Several Freedom Caucus members sit on the House budget panel, including Representative Dave Brat, a Virginia Republican who described the group’s position as mainstream: “We’re where the American people want us to be.” Brat said he was leaning toward voting against the proposal in a committee work-session set for Wednesday.

Stubborn opposition among Freedom Caucus members, despite weeks of behind-the-scene talks among House Republicans, call into question the ability of party leaders to muster the 218 votes needed to pass the budget without help from the chamber’s 188 Democrats.

Rep. Chris Van Hollen of Maryland, the panel’s top Democrat, slammed the Republican proposal as a plan that would hurt the middle class and harm the Medicare healthcare program for the elderly and disabled.

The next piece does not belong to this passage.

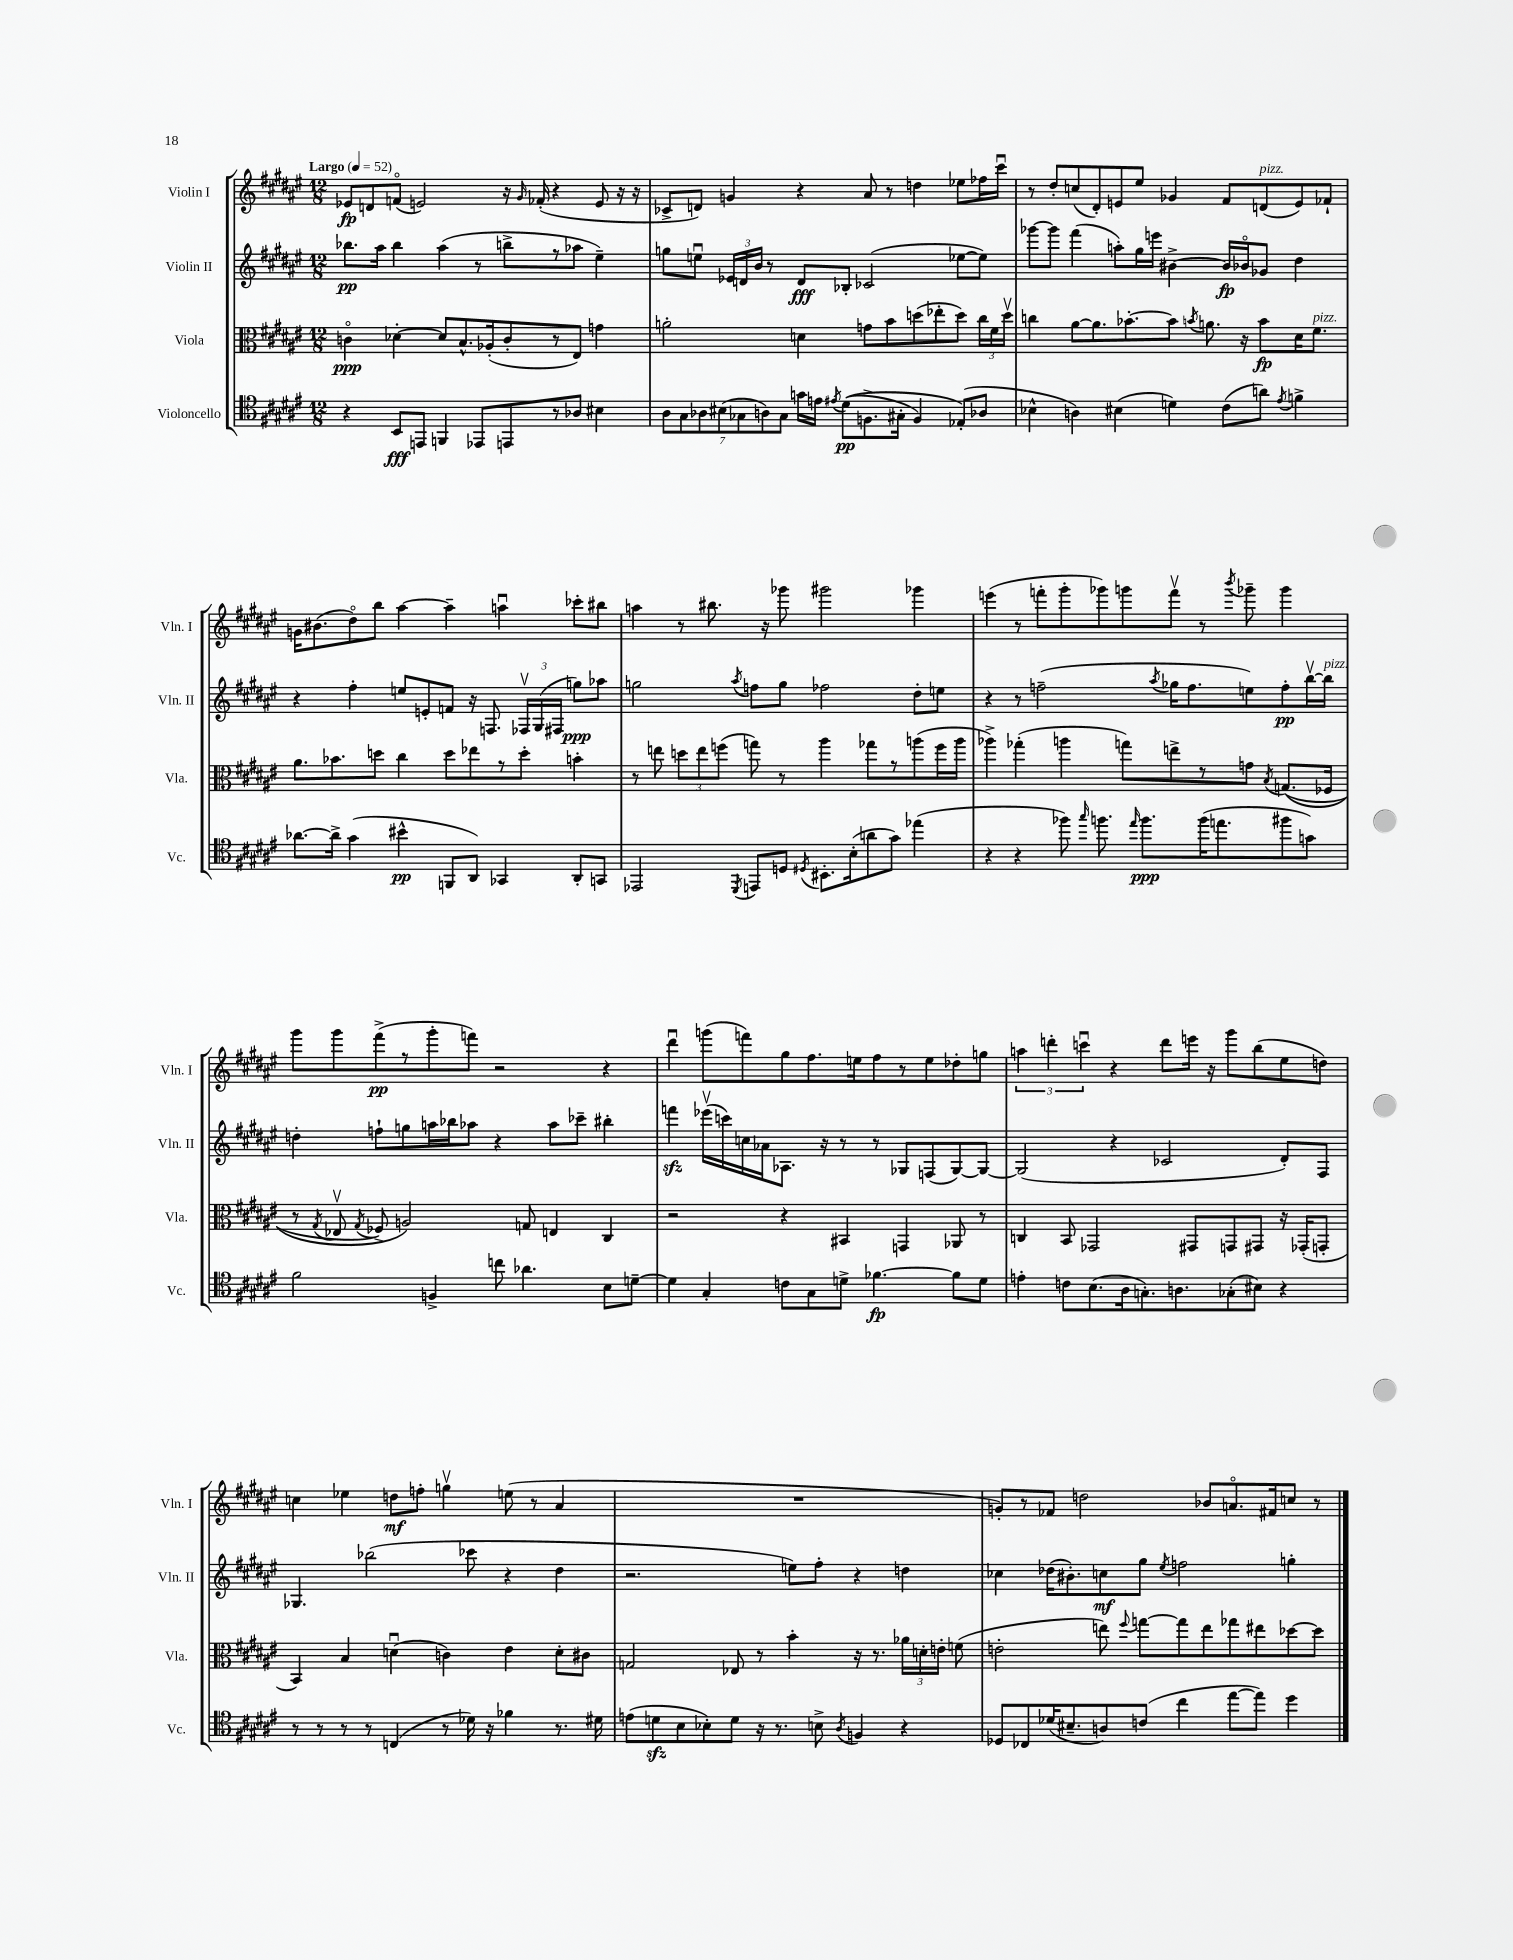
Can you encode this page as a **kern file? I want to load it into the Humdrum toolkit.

Democratic attacks and fiscal hawk opposition are leading some Republicans to call for a seldom-used “Queen of the Hill” strategy that would allow members to consider different proposals but deem the one with the most votes as having passed the chamber.

The budget blueprint is nonbinding, meaning it is not subject to President Barack Obama’s approval. But it provides guidance to appropriators as they write bills to fund an array of government programs beginning Oct. 1, the start of the next fiscal year.